Enquanto o governo elabora um pacote de corte de gastos devido à intensa pressão do mercado financeiro, o sistema previdenciário dos militares brasileiros, que inclui o pagamento de pensões a filhas solteiras e “morte fictícia”, tem uma conta que não fecha. Dados do TCU (Tribunal de Contas da União) mostram que cada militar pesa 17 vezes mais no déficit da Previdência do que os aposentados do Regime Geral do INSS (Instituto Nacional do Seguro Social).
Em maio, o ministro Bruno Dantas, presidente do TCU, disse, em entrevista à Folha de S.Paulo, que o Brasil vai precisar realizar mudanças na Previdência. Embora diga que a decisão seja do governo, ele mostrou, com base em números do órgão, a discrepância existente no déficit previdenciário dos militares em relação aos demais.
Dantas explicou que, enquanto o déficit per capita (por beneficiário) do setor privado, no INSS, é de R$ 9,4 mil e o dos servidores civis chega a R$ 69 mil, nas contas dos militares o valor alcança R$ 159 mil. Os valores são do ano passado.
O regime de aposentadorias e pensões das Forças Armadas, chamado de sistema de proteção dos militares, é composto do seguinte:
- Pensões dadas para filhas solteiras;
- Pagamentos em razão da chamada “morte ficta” (ou “morte fictícia”), que é quando o militar é punido, mas a família recebe uma pensão como se ele tivesse morrido; e
- Dinheiro que os integrantes das Forças Armadas recebem quando saem da ativa.
O presidente Luiz Inácio Lula da Silva (PT) pediu a inclusão do Ministério da Defesa no pacote de corte de gastos. Anteontem (12), ele se reuniu com o chefe da pasta, José Múcio Monteiro, para tratar do assunto. Ontem (13), Múcio se reuniu com o ministro da Fazenda, Fernando Haddad, e técnicos da pasta.
O pagamento de pensões a filhas de militares solteiras chegava a R$ 117 mil mensais, em alguns casos, em 2021, segundo reportagem do Estadão.
Projeções do TCU indicam que, até 2060, o governo ainda arcará com esse custo.
Inclusão da defesa no corte de gastos desagrada a militares
O tema desagradou e causou revolta na cúpula das Forças Armadas. O senador Hamilton Mourão (Republicanos-RS), ex-vice-presidente e general da reserva do Exército, foi à rede X (antigo Twitter) criticar o governo.
Mourão escreveu: “O Governo Lula estoura mais ainda as contas da Previdência Social ao conceder aumento real para o salário-mínimo, que não é mínimo.
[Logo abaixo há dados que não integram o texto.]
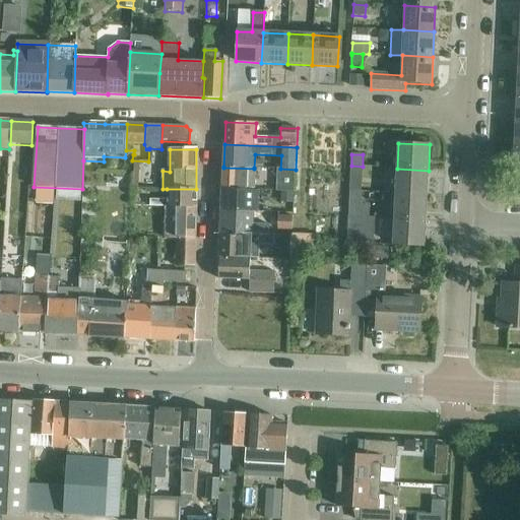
[(363,167),(351,166),(350,178),(362,179),(363,167)]
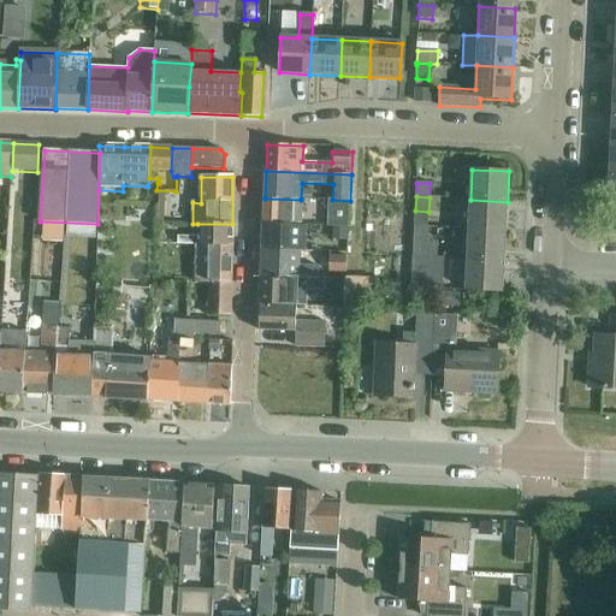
[(265,199),(264,225),(301,226),(301,200),(265,199)]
Agora resolve querer atacar o Sistema de Proteção Social dos militares, querendo apresentá-lo como o vilão dessa estória”.
Reportagem do Estadão aponta que os dados do TCU serviram como base para assessores de Lula começarem a defender mudanças na área.
A medida também ajudaria Lula a “vender” o pacote, que passaria a conter reduções em uma categoria considerada “privilegiada”, e não apenas cortes em áreas sociais. “Considerando a profundidade das alterações nos regimes previdenciários, promovidas nas últimas duas décadas, verifica-se que os militares das Forças Armadas foram os que preservaram as maiores vantagens”, afirmou o ministro Walton Alencar Rodrigues durante a análise das contas presidenciais, em junho.
Em valores absolutos, o déficit total da Previdência foi de R$ 428 bilhões em 2023. Isso acontece porque há um desequilíbrio entre o que se arrecada de contribuição dos trabalhadores formais da ativa do que o que se paga para aposentados e pensionais.
A conta é composta pelo seguinte:
- Déficit de R$ 315,72 bilhões no INSS;
- Déficit de R$ 54,78 bilhões no regime dos servidores civis;
- Déficit de R$ 49,73 bilhões nas Forças Armadas; e
- Déficit de R$ 8,03 bilhões no Distrito Federal, que incorpora policiais e bombeiros de Brasília bancados pela União.
O resultado negativo dos militares é menor em termos totais, mas supera em proporção ao número de integrantes. Quando o INSS banca seus custos com 65% de arrecadação própria, os militares contribuem com apenas 15,47% da despesa de sua previdência, ou seja, o governo tem que cobrir o rombo com mais recursos de impostos federais que poderiam ir para outras áreas.